Após a realização de mais exames, foi constatado que a menina não apresentava mais atividade cerebral, estava com os pulmões comprometidos por uma pneumonia bilateral e um inchaço no fígado. Com o agravamento no quadro clínico, surgiu a suspeita de meningite.

“A gente achou que foi negligência porque, no sábado (30), quando a gente esteve aqui no Pronto Atendimento, como que a médica receitou um xarope, dipirona e um remédio para o vômito dela, achou que era uma gripezinha e deu alta, e no domingo, quando a gente já veio com o quadro muito gravíssimo? A negligência foi no primeiro atendimento. Se tivessem coletado sangue dela, eles iam conseguir, talvez, salvar a minha filha. Ela não viria a óbito”, lamentou Vinícius.

Vinícius e Alessandra também se queixaram de que mesmo com a suspeita da doença, a menina não foi colocada em isolamento e ficou junto com pacientes com outras enfermidades. Eles também relataram que viveram uma série de problemas no atendimento, como a dificuldade de enfermeiros e médicos em colocar os acessos nas veias da vítima. Allana chegou a ficar sem receber um medicamento, porque o expediente da profissional que a atendia já havia se encerrado.

A enfermeira também não fechou o coletor de urina da paciente que foi encontrado vazio cerca de quatro horas depois. Uma médica então achou que os rins dela haviam parado e a colocou para receber soro. Segundo Vinícius, a mesma médica não soube fazer a coleta de sangue e verificar a saturação da menina. Além disso, o aparelho que monitorava a criança estava com defeito e foram necessários usar três equipamentos diferentes para pressão, saturação e batimentos cardíacos.

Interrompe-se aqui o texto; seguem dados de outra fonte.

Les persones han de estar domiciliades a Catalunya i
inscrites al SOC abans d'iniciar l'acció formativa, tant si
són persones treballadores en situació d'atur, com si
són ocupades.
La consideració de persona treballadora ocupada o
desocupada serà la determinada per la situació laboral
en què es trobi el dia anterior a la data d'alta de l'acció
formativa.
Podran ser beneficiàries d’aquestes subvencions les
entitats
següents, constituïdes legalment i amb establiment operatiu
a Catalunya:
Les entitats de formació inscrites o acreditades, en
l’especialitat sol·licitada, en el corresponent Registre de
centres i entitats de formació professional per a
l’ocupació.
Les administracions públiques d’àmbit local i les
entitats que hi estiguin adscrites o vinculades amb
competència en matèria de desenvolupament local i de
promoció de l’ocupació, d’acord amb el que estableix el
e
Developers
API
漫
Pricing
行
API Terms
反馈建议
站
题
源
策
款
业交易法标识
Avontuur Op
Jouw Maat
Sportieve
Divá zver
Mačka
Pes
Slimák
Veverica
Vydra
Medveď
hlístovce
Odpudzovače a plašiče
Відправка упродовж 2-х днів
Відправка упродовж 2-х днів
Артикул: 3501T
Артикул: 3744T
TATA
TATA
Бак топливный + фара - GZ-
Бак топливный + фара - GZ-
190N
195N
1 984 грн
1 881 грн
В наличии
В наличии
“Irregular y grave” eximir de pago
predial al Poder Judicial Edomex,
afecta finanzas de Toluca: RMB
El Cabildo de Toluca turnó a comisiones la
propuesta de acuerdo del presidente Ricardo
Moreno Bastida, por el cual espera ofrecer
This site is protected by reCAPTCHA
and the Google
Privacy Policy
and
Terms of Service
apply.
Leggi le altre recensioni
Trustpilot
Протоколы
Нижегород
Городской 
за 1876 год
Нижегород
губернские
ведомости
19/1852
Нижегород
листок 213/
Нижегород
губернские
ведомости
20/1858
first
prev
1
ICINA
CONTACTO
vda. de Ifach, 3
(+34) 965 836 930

Allana ainda sofreu diversas taquicardias durante a internação. O pizzaiolo e a assistente precisaram fazer a manobra vagal no pescoço da menina para baixar a frequência cardíaca, por conta da demora da chegada dos médicos para o socorro. No dia 2, os pais da menina foram informados de que ela teve morte encefálica. Entretanto, ela permaneceu internada, porque para atestar esse tipo de morte é necessário realizar um protocolo de três etapas, que só foi aberto no dia 4.

O pizzaiolo também lamentou a insensibilidade da médica, que enquanto abria o protocolo, comentava em tom de brincadeira com as estagiárias quanto recebia pelos plantões que faz na rede privada. “Eles estão lidando com o amor de alguém. Não é só uma vida, é o amor de alguém. Não teve a mínima empatia”, disse ele. Os pais da bebê foram orientados a procurar a ouvidoria do hospital para relatar o mau atendimento. Eles também pretendem processar a unidade de saúde por negligência médica.

Antes do enterro, Alessandra e Vinícius doaram os rins da filha. O corpo da menina foi sepultado na tarde desta quinta-feira (11), no Cemitério Jardim da Saudade, em Sulacap, na Zona Oeste. Toda a família se emocionou na despedida, que contou com fotos da menina na capela. A mãe chegou a passar mal. Os pais descreveram Allana como uma criança sorridente, carinhosa e inteligente. Eles também disseram que só vão guardar boas lembranças da bebê. 

“Até o enterro foi muito dolorido. Ainda está sendo. O que não vai faltar são fotos e lembranças. A gente acaba olhando e chorando, ainda fica muito comovido. Não é o natural do ciclo da vida. O natural é a gente enterrar nossos avós, nossos pais, não enterrar nossa filha de 2 anos. O que faz a gente ser forte é que a nossa pequena conseguiu salvar duas vidas, dois amores de alguém. É gratificante, mas não tira o vazio. É como se fosse um abismo que não vai fechar. Um vazio no peito”, desabafou o pai.